5 Another face of the relationship between immunity, inflammation, and liver cancer is inflammation induced by specific genetic alterations (also called “oncogene induced inflammation”). For example, in hepatocellular inflammatory adenoma, activation of STAT3 can be caused by either activating mutations targeting gp130 (the transducer of interleukin 6) or STAT3 itself in 60% and 5% of the
tumors, respectively.6, 7 These CH5424802 ic50 two oncogenes are responsible for JAK/STAT pathway activation.
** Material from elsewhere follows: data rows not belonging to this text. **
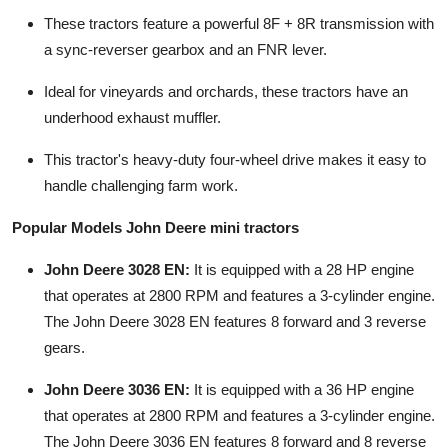
Top 10
These tractors feature a powerful 8F + 8R transmission with
a sync-reverser gearbox and an FNR lever.
How To
Ideal for vineyards and orchards, these tractors have an
Support Number
underhood exhaust muffler.
This tractor's heavy-duty four-wheel drive makes it easy to
handle challenging farm work.
Popular Models John Deere mini tractors
John Deere 3028 EN:
It is equipped with a 28 HP engine
that operates at 2800 RPM and features a 3-cylinder engine.
The John Deere 3028 EN features 8 forward and 3 reverse
gears.
John Deere 3036 EN:
It is equipped with a 36 HP engine
that operates at 2800 RPM and features a 3-cylinder engine.
The John Deere 3036 EN features 8 forward and 8 reverse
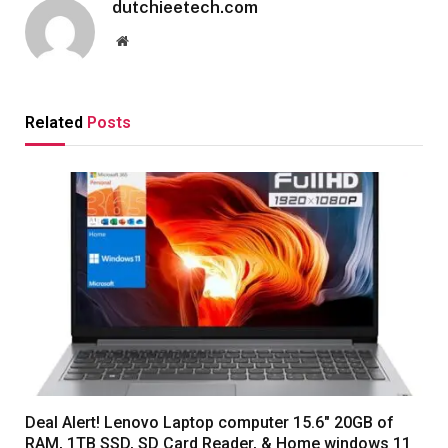
dutchieetech.com
Website
Related
Posts
Deal Alert! Lenovo Laptop computer 15.6″ 20GB of
RAM, 1TB SSD, SD Card Reader, & Home windows 11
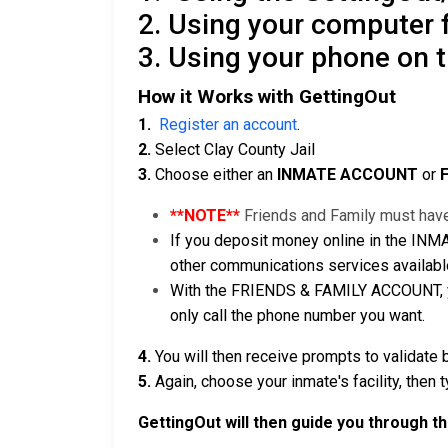
2. Using your computer
3. Using your phone on 
How it Works with GettingOut
1.
Register an account
.
2.
Select Clay County Jail
3.
Choose either an
INMATE ACCOUNT
or
**NOTE**
Friends and Family must have
If you deposit money online in the INM
other communications services available
With the FRIENDS & FAMILY ACCOUNT, you
only call the phone number you want.
4.
You will then receive prompts to validate 
5.
Again, choose your inmate's facility, then 
GettingOut will then guide you through t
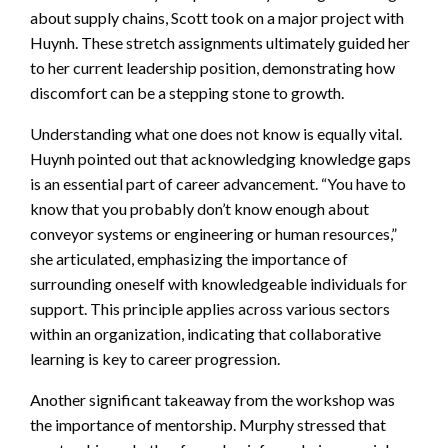
about supply chains, Scott took on a major project with
Huynh. These stretch assignments ultimately guided her
to her current leadership position, demonstrating how
discomfort can be a stepping stone to growth.
Understanding what one does not know is equally vital.
Huynh pointed out that acknowledging knowledge gaps
is an essential part of career advancement. “You have to
know that you probably don’t know enough about
conveyor systems or engineering or human resources,”
she articulated, emphasizing the importance of
surrounding oneself with knowledgeable individuals for
support. This principle applies across various sectors
within an organization, indicating that collaborative
learning is key to career progression.
Another significant takeaway from the workshop was
the importance of mentorship. Murphy stressed that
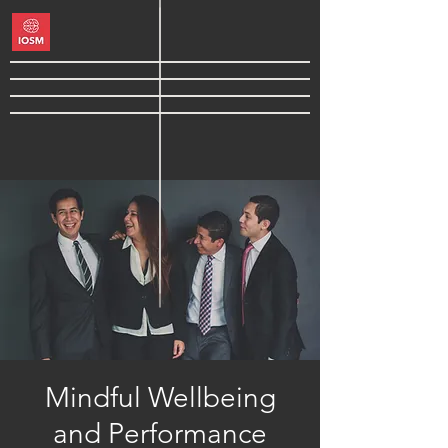
Mindful Wellbeing
and Performance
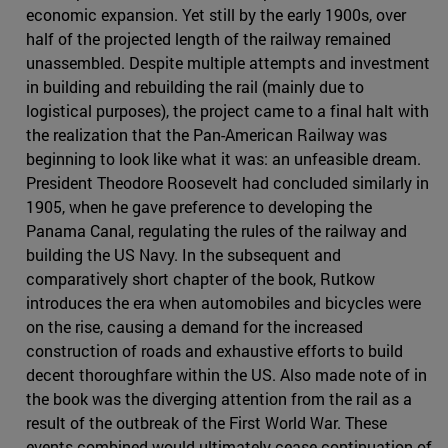
economic expansion. Yet still by the early 1900s, over
half of the projected length of the railway remained
unassembled. Despite multiple attempts and investment
in building and rebuilding the rail (mainly due to
logistical purposes), the project came to a final halt with
the realization that the Pan-American Railway was
beginning to look like what it was: an unfeasible dream.
President Theodore Roosevelt had concluded similarly in
1905, when he gave preference to developing the
Panama Canal, regulating the rules of the railway and
building the US Navy. In the subsequent and
comparatively short chapter of the book, Rutkow
introduces the era when automobiles and bicycles were
on the rise, causing a demand for the increased
construction of roads and exhaustive efforts to build
decent thoroughfare within the US. Also made note of in
the book was the diverging attention from the rail as a
result of the outbreak of the First World War. These
events combined would ultimately cease continuation of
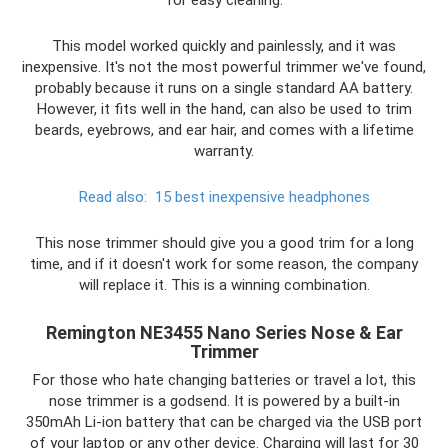
This model worked quickly and painlessly, and it was
inexpensive. It's not the most powerful trimmer we've found,
probably because it runs on a single standard AA battery.
However, it fits well in the hand, can also be used to trim
beards, eyebrows, and ear hair, and comes with a lifetime
warranty.
Read also:
15 best inexpensive headphones
This nose trimmer should give you a good trim for a long
time, and if it doesn't work for some reason, the company
will replace it. This is a winning combination.
Remington NE3455 Nano Series Nose & Ear
Trimmer
For those who hate changing batteries or travel a lot, this
nose trimmer is a godsend. It is powered by a built-in
350mAh Li-ion battery that can be charged via the USB port
of your laptop or any other device. Charging will last for 30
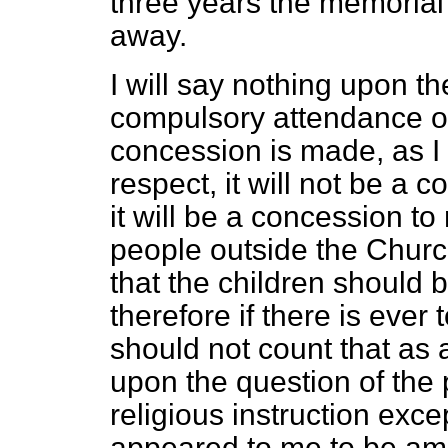
three years the memorial 
away.
I will say nothing upon th
compulsory attendance of c
concession is made, as I a
respect, it will not be a 
it will be a concession t
people outside the Churc
that the children should 
therefore if there is ever 
should not count that as a
upon the question of the p
religious instruction excep
appeared to me to be am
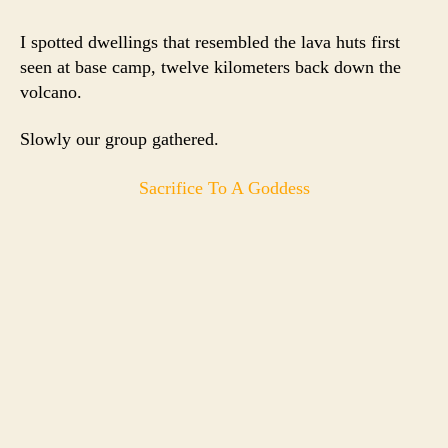
I spotted dwellings that resembled the lava huts first
seen at base camp, twelve kilometers back down the
volcano.
Slowly our group gathered.
Sacrifice To A Goddess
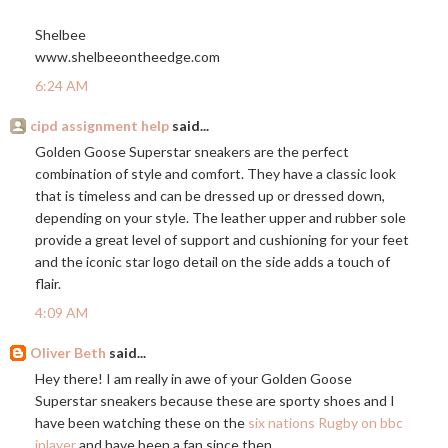
Shelbee
www.shelbeeontheedge.com
6:24 AM
cipd assignment help
said...
Golden Goose Superstar sneakers are the perfect
combination of style and comfort. They have a classic look
that is timeless and can be dressed up or dressed down,
depending on your style. The leather upper and rubber sole
provide a great level of support and cushioning for your feet
and the iconic star logo detail on the side adds a touch of
flair.
4:09 AM
Oliver Beth
said...
Hey there! I am really in awe of your Golden Goose
Superstar sneakers because these are sporty shoes and I
have been watching these on the
six nations Rugby on bbc
iplayer
and have been a fan since then.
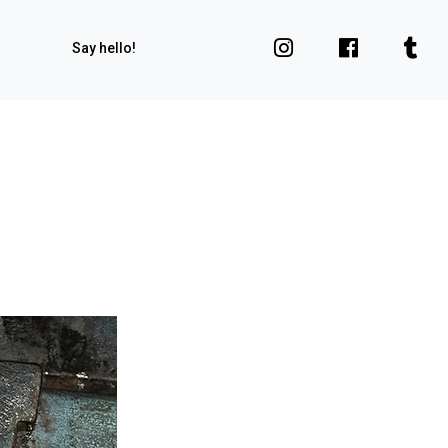
Say hello!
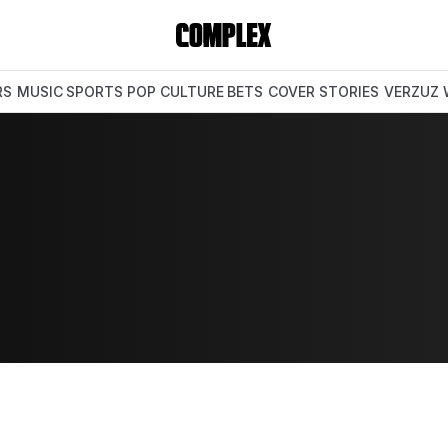
RS
MUSIC
SPORTS
POP CULTURE
BETS
COVER STORIES
VERZUZ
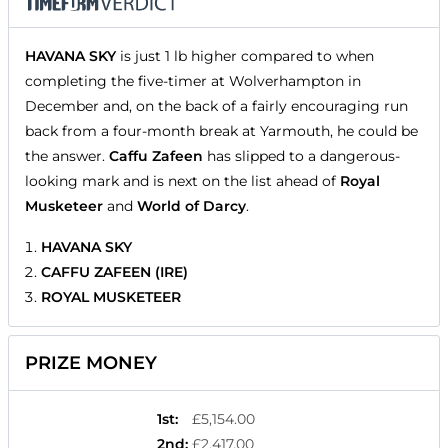
HAVANA SKY
is just 1 lb higher compared to when
completing the five-timer at Wolverhampton in
December and, on the back of a fairly encouraging run
back from a four-month break at Yarmouth, he could be
the answer.
Caffu Zafeen
has slipped to a dangerous-
looking mark and is next on the list ahead of
Royal
Musketeer
and
World of Darcy
.
HAVANA SKY
CAFFU ZAFEEN (IRE)
ROYAL MUSKETEER
PRIZE MONEY
1st
:
£5,154.00
2nd
:
£2,417.00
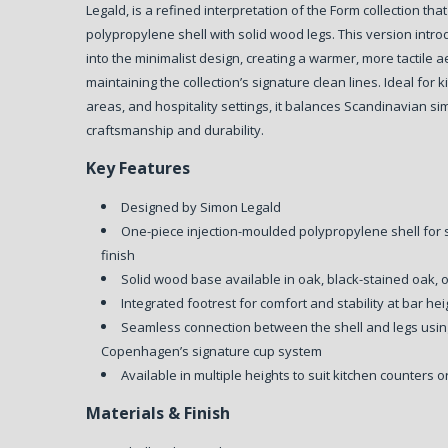
Legald, is a refined interpretation of the Form collection t
polypropylene shell with solid wood legs. This version intr
into the minimalist design, creating a warmer, more tactile a
maintaining the collection’s signature clean lines. Ideal for 
areas, and hospitality settings, it balances Scandinavian sim
craftsmanship and durability.
Key Features
Designed by Simon Legald
One-piece injection-moulded polypropylene shell for
finish
Solid wood base available in oak, black-stained oak, 
Integrated footrest for comfort and stability at bar hei
Seamless connection between the shell and legs us
Copenhagen’s signature cup system
Available in multiple heights to suit kitchen counters
Materials & Finish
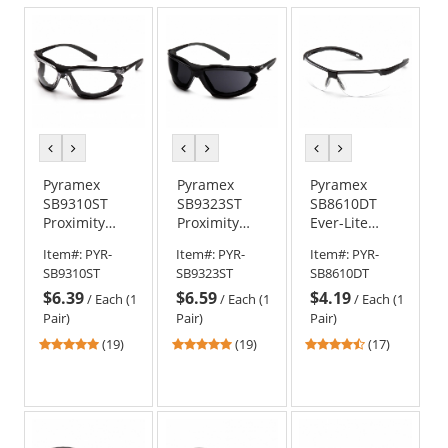
previous
next
previous
next
previous
next
color
color
color
color
color
color
Pyramex
Pyramex
Pyramex
SB9310ST
SB9323ST
SB8610DT
Proximity
Proximity
Ever-Lite
Safety
Safety
Safety
Item#:
PYR-
Item#:
PYR-
Item#:
PYR-
Glasses -
Glasses -
Glasses -
SB9310ST
SB9323ST
SB8610DT
Black Foam
Black Foam
Black Frame -
$6.39
$6.59
$4.19
Lined Frame
Lined Frame
Clear H2X
/
Each (1
/
Each (1
/
Each (1
- Clear H2X
- Dark Gray
Anti-Fog Lens
Pair)
Pair)
Pair)
Anti-Fog Lens
H2X Anti-Fog
4.79
4.79
4.53
(19)
(19)
(17)
Lens
stars
stars
stars
out
out
out
of
of
of
5
5
5
stars
stars
stars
In the liver, STAT3 activation also induces an inflammatory phenotype defined by the induction of inflammation target gene, cytokine production, immune cells attraction by chemokines release, and promotion of neoangiogenesis. Thus, STAT3 is a key player in liver benign tumorogenesis and hepatocyte could be considered a “bona fide” inflammatory cell. But inflammation and immunity have not only a “Mister Hyde” face. In advanced tumors, some chemotherapies like anthracyclines could elicit an immunogenic cancer cell death, triggering an
anticancer immune response through secretion or exposure of an immunogenic signal (calreticulin, heat shock protein, or HMGB1).8 In this study, using the NrasG12V oncogene, Zender and collaborators demonstrated that clearance of cells that underwent OIS is dependent on the adaptive immune response Tanespimycin ic50 (Fig. 1). Oncogene-bearing cells are cleared by the adaptive immune system and T CD4 lymphocytes are one of the most important actors in this mechanism. An antigen-specific NrasG12V Th1 response is triggered with
NrasG12V presentation by antigen-presenting cells. Monocytes and macrophages are the final actors of the immune response; they directly destroy senescent cells. All these phenomena are dependent on cytokine and chemokine (the so-called “senescence associated secreted phenotype”) produced by both hepatocytes and the immune system in a paracrine loop. Disruption of the immune system selleck products or of the cytokine/chemokine network allows oncogenic cells to bypass senescence and form HCC. Thus, immunity acts as a barrier against oncogenic cell proliferation at the very early steps of tumorigenesis. Clearance of senescent cells by the immune system is also dependent on the tumor suppressor gene P19/ARF. It is well known that the accumulation of multiple mutations in oncogene and tumor suppressor genes is required for tumor initiation and progression. For tumor cells, a consequence of the accumulation of genetic alterations is to escape the control of the immune system. It links two major mechanism of cancer: alterations of the genome and immunity/inflammation surveillance. Zender and collaborators asked the question: What is the relevance of this model in human liver carcinogenesis and what lessons should be translated in clinical research? To this end, the authors analyzed patients with immunosuppression who are at higher risk factor for developing HCC.